DEV Community

Small Model from Huggingface with Video understanding

A couple of weeks ago, SmolVLM-2 got released by Huggingface with an amazing feature — Video Understanding. The Vision Language Model initially been playing around the images, now has been upgraded with understanding of video inputs. It has been released in different variants such as 2.2B, 500M and 256M parameter models.

Image generated with AI - Flux.1-dev

Though the model is not very much perfect, it can get the task done with a decent level of accuracy. Here’s a small and simple tutorial on how to play with this model (500M in this case).

Environment : Google Colab (with T4 GPU)
NOTE: I’ve disabled flash-attention as it is supported only by latest GPUs

Code Example

Used a sample input of a video (around 30 seconds).

!pip install wheel decord pyav num2words
!pip install flash-attn --no-build-isolation
!pip install git+https://github.com/huggingface/transformers@v4.49.0-SmolVLM-2
Enter fullscreen mode Exit fullscreen mode

These are some pre-required libraries to be installed for the script to work with video inputs. flash-attn may not be required as the T4 GPU is not compatible with flash-attention. SmolVLM-2 is not yet available in the stable release of transformers package, so the release version is used in pip installation.
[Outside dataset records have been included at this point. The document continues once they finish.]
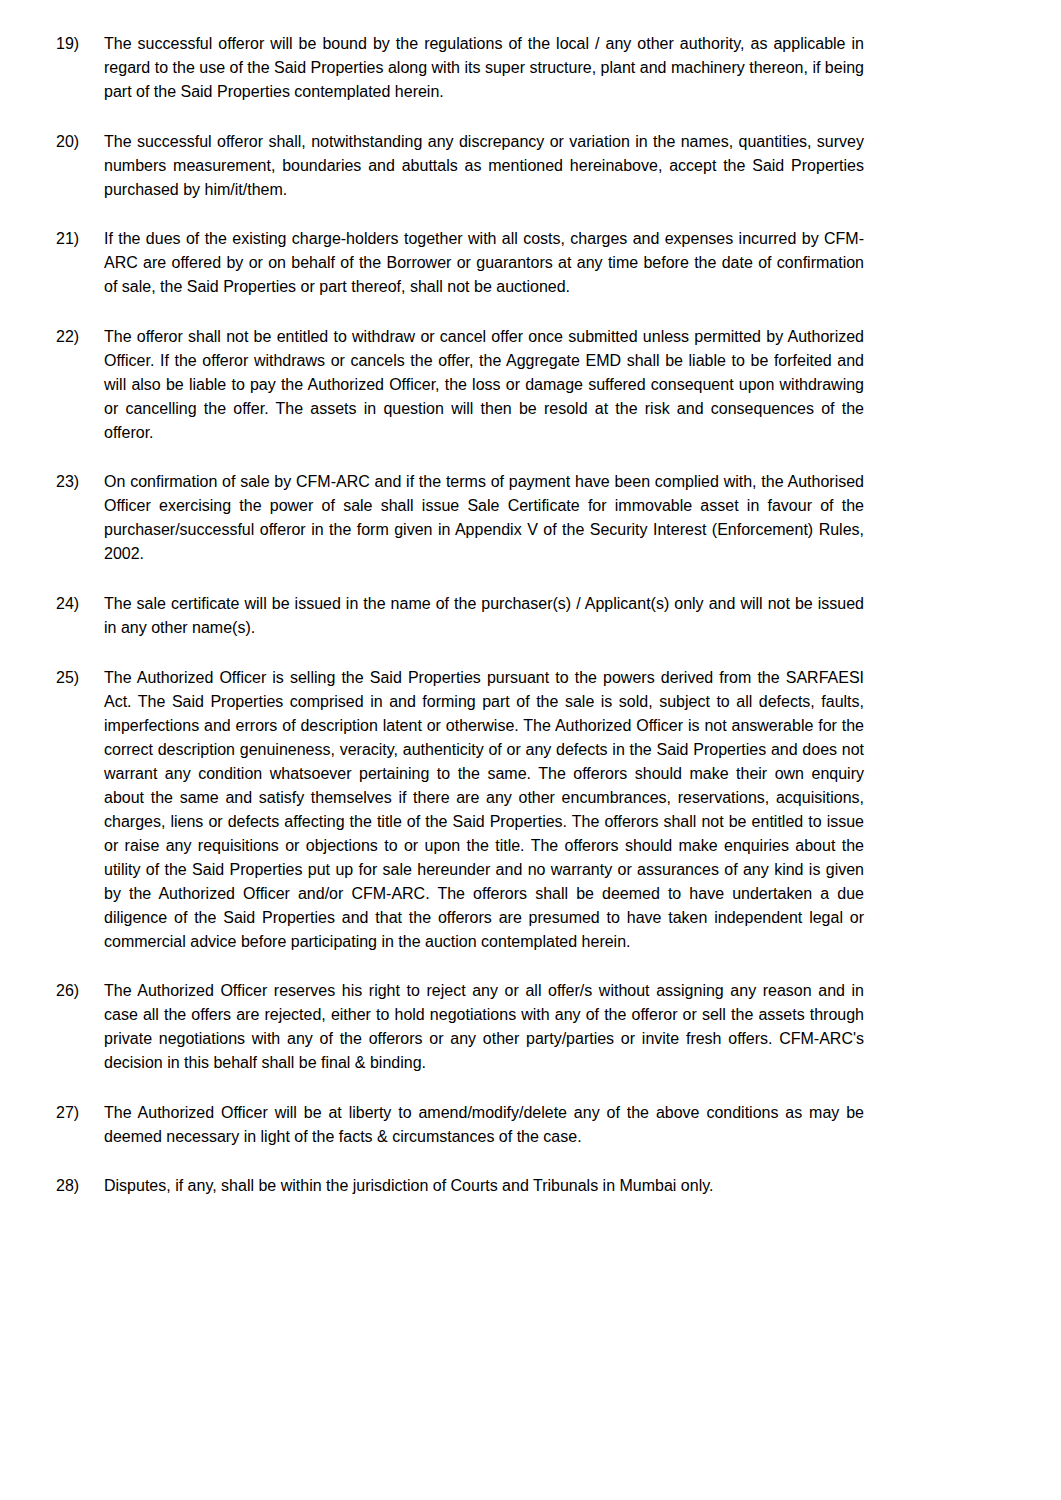The successful offeror will be bound by the regulations of the local / any other authority, as applicable in regard to the use of the Said Properties along with its super structure, plant and machinery thereon, if being part of the Said Properties contemplated herein.
The successful offeror shall, notwithstanding any discrepancy or variation in the names, quantities, survey numbers measurement, boundaries and abuttals as mentioned hereinabove, accept the Said Properties purchased by him/it/them.
If the dues of the existing charge-holders together with all costs, charges and expenses incurred by CFM-ARC are offered by or on behalf of the Borrower or guarantors at any time before the date of confirmation of sale, the Said Properties or part thereof, shall not be auctioned.
The offeror shall not be entitled to withdraw or cancel offer once submitted unless permitted by Authorized Officer. If the offeror withdraws or cancels the offer, the Aggregate EMD shall be liable to be forfeited and will also be liable to pay the Authorized Officer, the loss or damage suffered consequent upon withdrawing or cancelling the offer. The assets in question will then be resold at the risk and consequences of the offeror.
On confirmation of sale by CFM-ARC and if the terms of payment have been complied with, the Authorised Officer exercising the power of sale shall issue Sale Certificate for immovable asset in favour of the purchaser/successful offeror in the form given in Appendix V of the Security Interest (Enforcement) Rules, 2002.
The sale certificate will be issued in the name of the purchaser(s) / Applicant(s) only and will not be issued in any other name(s).
The Authorized Officer is selling the Said Properties pursuant to the powers derived from the SARFAESI Act. The Said Properties comprised in and forming part of the sale is sold, subject to all defects, faults, imperfections and errors of description latent or otherwise. The Authorized Officer is not answerable for the correct description genuineness, veracity, authenticity of or any defects in the Said Properties and does not warrant any condition whatsoever pertaining to the same. The offerors should make their own enquiry about the same and satisfy themselves if there are any other encumbrances, reservations, acquisitions, charges, liens or defects affecting the title of the Said Properties. The offerors shall not be entitled to issue or raise any requisitions or objections to or upon the title. The offerors should make enquiries about the utility of the Said Properties put up for sale hereunder and no warranty or assurances of any kind is given by the Authorized Officer and/or CFM-ARC. The offerors shall be deemed to have undertaken a due diligence of the Said Properties and that the offerors are presumed to have taken independent legal or commercial advice before participating in the auction contemplated herein.
The Authorized Officer reserves his right to reject any or all offer/s without assigning any reason and in case all the offers are rejected, either to hold negotiations with any of the offeror or sell the assets through private negotiations with any of the offerors or any other party/parties or invite fresh offers. CFM-ARC's decision in this behalf shall be final & binding.
The Authorized Officer will be at liberty to amend/modify/delete any of the above conditions as may be deemed necessary in light of the facts & circumstances of the case.
Disputes, if any, shall be within the jurisdiction of Courts and Tribunals in Mumbai only.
from transformers import AutoProcessor, AutoModelForImageTextToText
import torch

model_path = "HuggingFaceTB/SmolVLM2-500M-Video-Instruct"
processor = AutoProcessor.from_pretrained(model_path)
model = AutoModelForImageTextToText.from_pretrained(
    model_path,
    torch_dtype=torch.bfloat16,
    # _attn_implementation="flash_attention_2"
).to("cuda")
Enter fullscreen mode Exit fullscreen mode

Required libraries are imported after the installation. Then, the model is downloaded using transformers and then loaded into the GPU (‘cuda’).

# Ensure all parameters are in bfloat16
for name, param in model.named_parameters():
    if param.dtype == torch.float32:
        param.data = param.data.to(torch.bfloat16)
Enter fullscreen mode Exit fullscreen mode

We need to make sure that all the model parameters are in the dtype bfloat16

from google.colab import drive
drive.mount('/content/drive')

vdo_pth = '/content/drive/MyDrive/videoplayback.mp4'
Enter fullscreen mode Exit fullscreen mode

Now, the sample video file is loaded from GDrive.

messages = [
    {
        "role": "user",
        "content": [
            {"type": "video", "path": vdo_pth},
            {"type": "text", "text": "Describe this video in detail"}
        ]
    },
]
Enter fullscreen mode Exit fullscreen mode

The messages list is constructed in the applicable chat template, with the video file path as input along with a message to describe the video.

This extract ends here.